ABOUT a fortnight ago, three police officers - two warrant officers and a constable - appeared briefly in the Muizenberg Magistrate's Court on charges of theft and defeating the ends of justice before being released on bail of R300 each.
They had allegedly stolen dagga that had been confiscated at the scene of a murder in January and then sold it to drug dealers in Ocean View.
Oddly enough, it was these very same dealers who apparently reported the matter to the police. Quite what their motive for doing so was we cannot say. Perhaps they felt their line of work was difficult enough without bent cops giving them a bad name.

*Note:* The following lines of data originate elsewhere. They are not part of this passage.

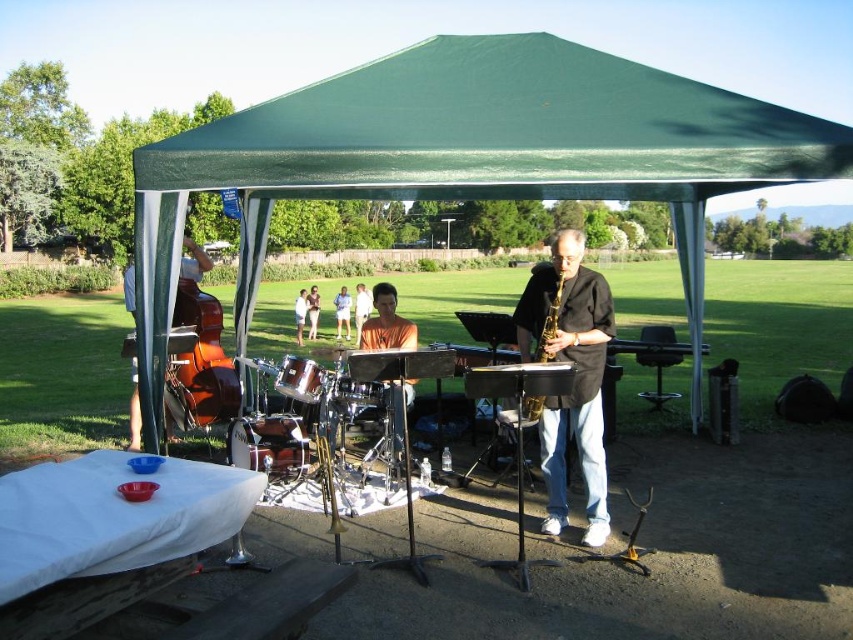
You are a photographer trying to capture a clear shot of the gold shiny saxophone at center. However, the green fabric canopy at upper center is blocking your view. Based on the scene description, can you adjust your position to get an unobstructed view of the saxophone?

The green fabric canopy at upper center is in front of the gold shiny saxophone at center, so moving your position to the side or adjusting the angle might allow you to see around the canopy and capture the saxophone without obstruction.

In the scene of the outdoor band performance under the green canopy tent, you notice a double bass on the left, a drum set at center, and a saxophonist on the right. There is also a point marked at coordinates (361, 308). What object is located at that specific coordinate?

The point at coordinates (361, 308) marks the location of the smooth brown leather jacket at center.

Based on the photo, you are a photographer trying to capture the saxophonist under the green canopy. Since the green fabric canopy at upper center and gold shiny saxophone at center are both in the frame, which object is located to the left of the other?

The green fabric canopy at upper center is positioned on the left side of gold shiny saxophone at center.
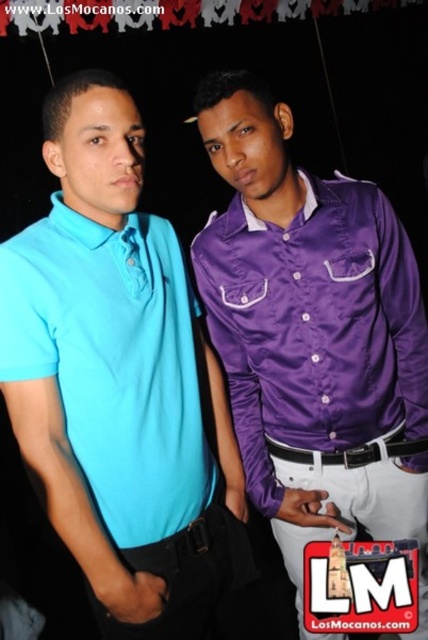
Question: Is matte blue polo shirt at left closer to camera compared to purple satin shirt at right?

Choices:
 (A) yes
 (B) no

Answer: (A)

Question: Is purple satin shirt at right smaller than white leather belt at center?

Choices:
 (A) yes
 (B) no

Answer: (B)

Question: Based on their relative distances, which object is nearer to the purple satin shirt at right?

Choices:
 (A) matte blue polo shirt at left
 (B) white leather belt at center

Answer: (A)

Question: Which object appears farthest from the camera in this image?

Choices:
 (A) matte blue polo shirt at left
 (B) purple satin shirt at right
 (C) white leather belt at center

Answer: (C)

Question: Which point is farther from the camera taking this photo?

Choices:
 (A) (51, 515)
 (B) (391, 435)
 (C) (359, 300)

Answer: (B)

Question: Considering the relative positions of matte blue polo shirt at left and purple satin shirt at right in the image provided, where is matte blue polo shirt at left located with respect to purple satin shirt at right?

Choices:
 (A) right
 (B) left

Answer: (B)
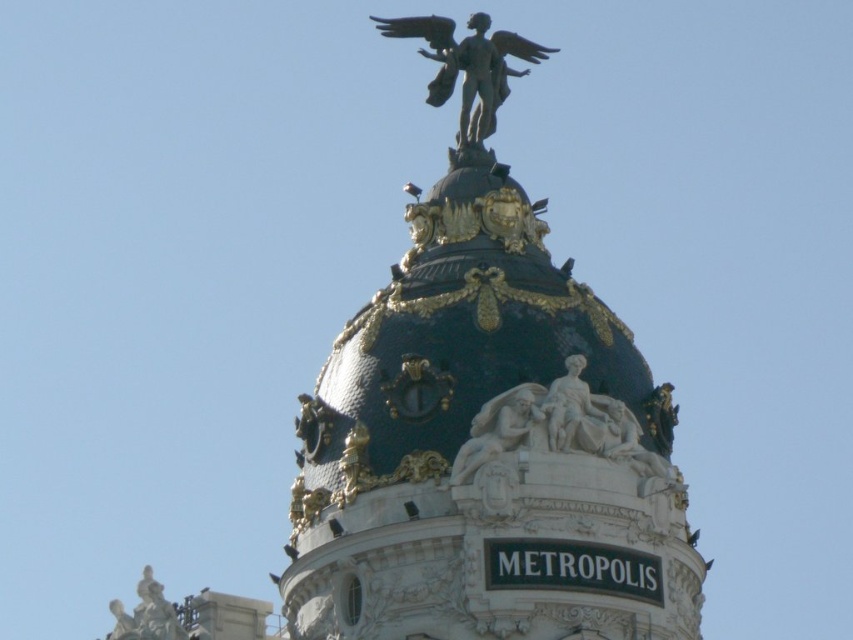
Question: Which point appears closest to the camera in this image?

Choices:
 (A) (560, 392)
 (B) (138, 608)
 (C) (465, 84)

Answer: (A)

Question: Estimate the real-world distances between objects in this image. Which object is farther from the polished bronze statue at upper center?

Choices:
 (A) bronze statue at lower left
 (B) white marble statue at center

Answer: (A)

Question: Is white marble statue at center above bronze statue at lower left?

Choices:
 (A) no
 (B) yes

Answer: (B)

Question: Does white marble statue at center appear on the left side of bronze statue at lower left?

Choices:
 (A) no
 (B) yes

Answer: (A)

Question: Which object is the closest to the white marble statue at center?

Choices:
 (A) polished bronze statue at upper center
 (B) bronze statue at lower left

Answer: (A)

Question: Does polished bronze statue at upper center appear over white marble statue at center?

Choices:
 (A) no
 (B) yes

Answer: (B)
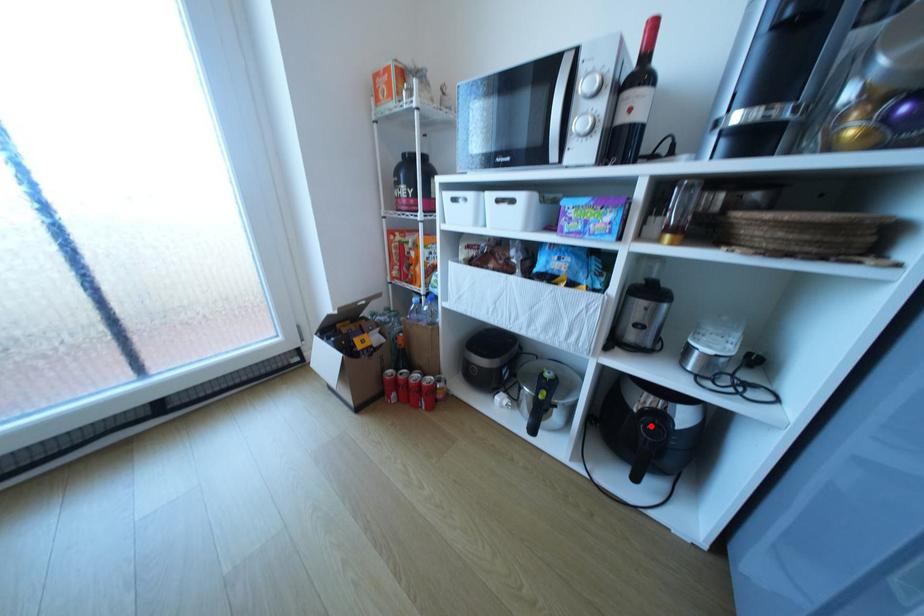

But an undercover operation was duly launched by the Western Cape anti-corruption unit and, after a six-week investigation, the men - aged 33, 43 and 47 - were arrested when they reported for duty at the local police station.
At roughly the same time, helicopters with the SA Police Service's national air wing - all very Biggles-like, isn't it? - were winding up a three-week operation to spray dagga plantations in the Eastern Cape with herbicides. More than 500 hectares in the Lusikisiki region had now been poisoned.
As SAPS spokesman Lieutenant-General Solomon Makgale put it, "Drugs have proven to be a very difficult plague to control, not only in South Africa, but throughout the world. These exercises literally nip the dagga problem in the bud."